**Exercise details**
Within the listing that follows, how many lines contain the word "imagetyp"? Only the number is wanted.
Records shown START
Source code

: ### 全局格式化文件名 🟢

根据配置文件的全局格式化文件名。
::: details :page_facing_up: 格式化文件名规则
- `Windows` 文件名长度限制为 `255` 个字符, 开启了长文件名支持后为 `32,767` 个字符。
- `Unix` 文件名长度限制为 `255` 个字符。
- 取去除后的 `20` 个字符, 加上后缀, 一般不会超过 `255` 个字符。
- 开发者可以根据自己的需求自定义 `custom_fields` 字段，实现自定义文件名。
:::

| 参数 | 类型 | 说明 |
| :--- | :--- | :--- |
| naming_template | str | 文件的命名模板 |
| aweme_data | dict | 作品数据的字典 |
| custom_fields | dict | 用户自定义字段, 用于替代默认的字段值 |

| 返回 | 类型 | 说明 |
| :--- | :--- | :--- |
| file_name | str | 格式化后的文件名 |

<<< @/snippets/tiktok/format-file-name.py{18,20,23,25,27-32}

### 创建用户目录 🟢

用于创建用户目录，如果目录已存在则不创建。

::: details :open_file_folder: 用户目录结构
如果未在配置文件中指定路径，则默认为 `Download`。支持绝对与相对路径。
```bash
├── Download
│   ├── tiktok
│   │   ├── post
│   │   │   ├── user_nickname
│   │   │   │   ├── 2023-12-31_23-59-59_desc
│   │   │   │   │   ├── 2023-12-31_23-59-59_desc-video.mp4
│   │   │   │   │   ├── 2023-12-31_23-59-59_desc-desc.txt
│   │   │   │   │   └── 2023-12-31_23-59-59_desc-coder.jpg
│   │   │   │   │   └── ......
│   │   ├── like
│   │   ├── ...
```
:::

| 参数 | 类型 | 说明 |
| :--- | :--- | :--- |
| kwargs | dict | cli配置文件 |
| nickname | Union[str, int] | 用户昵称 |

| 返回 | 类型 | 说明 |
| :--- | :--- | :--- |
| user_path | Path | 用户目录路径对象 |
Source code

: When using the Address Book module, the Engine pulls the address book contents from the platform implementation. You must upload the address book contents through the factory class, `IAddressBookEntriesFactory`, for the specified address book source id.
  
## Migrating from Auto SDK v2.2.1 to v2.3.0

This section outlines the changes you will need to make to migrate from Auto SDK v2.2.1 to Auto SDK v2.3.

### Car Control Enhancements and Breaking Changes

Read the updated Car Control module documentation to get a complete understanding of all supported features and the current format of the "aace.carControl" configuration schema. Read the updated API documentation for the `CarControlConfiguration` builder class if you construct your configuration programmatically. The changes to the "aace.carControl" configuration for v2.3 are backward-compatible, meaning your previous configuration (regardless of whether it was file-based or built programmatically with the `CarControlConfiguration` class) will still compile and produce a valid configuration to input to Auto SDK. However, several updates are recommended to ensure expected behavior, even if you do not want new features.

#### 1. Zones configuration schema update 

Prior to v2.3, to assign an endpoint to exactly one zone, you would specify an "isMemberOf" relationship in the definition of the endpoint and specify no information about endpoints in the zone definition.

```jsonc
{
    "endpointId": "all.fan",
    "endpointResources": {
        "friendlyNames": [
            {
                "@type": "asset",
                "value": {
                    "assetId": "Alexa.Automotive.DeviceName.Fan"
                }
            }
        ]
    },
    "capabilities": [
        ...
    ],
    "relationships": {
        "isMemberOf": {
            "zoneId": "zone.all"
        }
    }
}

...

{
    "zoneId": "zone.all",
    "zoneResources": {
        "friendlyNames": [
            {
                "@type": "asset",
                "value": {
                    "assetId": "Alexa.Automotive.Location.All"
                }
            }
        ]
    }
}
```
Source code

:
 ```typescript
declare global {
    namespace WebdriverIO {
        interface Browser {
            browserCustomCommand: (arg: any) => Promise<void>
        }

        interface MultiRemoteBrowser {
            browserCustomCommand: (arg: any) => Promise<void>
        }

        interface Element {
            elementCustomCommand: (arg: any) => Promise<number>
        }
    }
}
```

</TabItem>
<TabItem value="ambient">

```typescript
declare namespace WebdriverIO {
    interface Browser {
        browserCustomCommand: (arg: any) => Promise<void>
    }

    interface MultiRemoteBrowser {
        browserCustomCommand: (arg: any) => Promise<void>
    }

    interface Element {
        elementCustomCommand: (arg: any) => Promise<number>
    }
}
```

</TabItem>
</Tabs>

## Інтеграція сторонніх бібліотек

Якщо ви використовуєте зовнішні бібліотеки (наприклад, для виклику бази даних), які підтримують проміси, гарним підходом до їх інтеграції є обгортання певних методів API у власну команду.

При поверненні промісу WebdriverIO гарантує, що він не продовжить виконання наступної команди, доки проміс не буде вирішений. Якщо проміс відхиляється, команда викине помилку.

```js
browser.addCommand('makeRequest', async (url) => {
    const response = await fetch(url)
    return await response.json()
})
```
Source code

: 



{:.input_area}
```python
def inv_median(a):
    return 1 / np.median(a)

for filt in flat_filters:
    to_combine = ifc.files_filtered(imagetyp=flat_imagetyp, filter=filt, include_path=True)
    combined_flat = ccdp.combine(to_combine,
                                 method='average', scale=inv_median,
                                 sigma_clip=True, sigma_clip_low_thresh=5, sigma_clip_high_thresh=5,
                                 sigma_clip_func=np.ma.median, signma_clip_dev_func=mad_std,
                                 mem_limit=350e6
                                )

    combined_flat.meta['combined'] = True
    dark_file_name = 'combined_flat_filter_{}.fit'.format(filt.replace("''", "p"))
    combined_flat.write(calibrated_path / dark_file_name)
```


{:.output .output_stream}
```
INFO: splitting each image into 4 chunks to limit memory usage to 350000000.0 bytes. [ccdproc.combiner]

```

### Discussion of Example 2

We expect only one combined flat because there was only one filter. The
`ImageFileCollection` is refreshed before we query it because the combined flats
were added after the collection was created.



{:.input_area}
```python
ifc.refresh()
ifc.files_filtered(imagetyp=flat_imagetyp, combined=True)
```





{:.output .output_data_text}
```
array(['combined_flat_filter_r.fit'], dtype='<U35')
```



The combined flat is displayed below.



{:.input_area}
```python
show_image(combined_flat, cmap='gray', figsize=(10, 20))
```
Records shown END
**Solution to this task**
2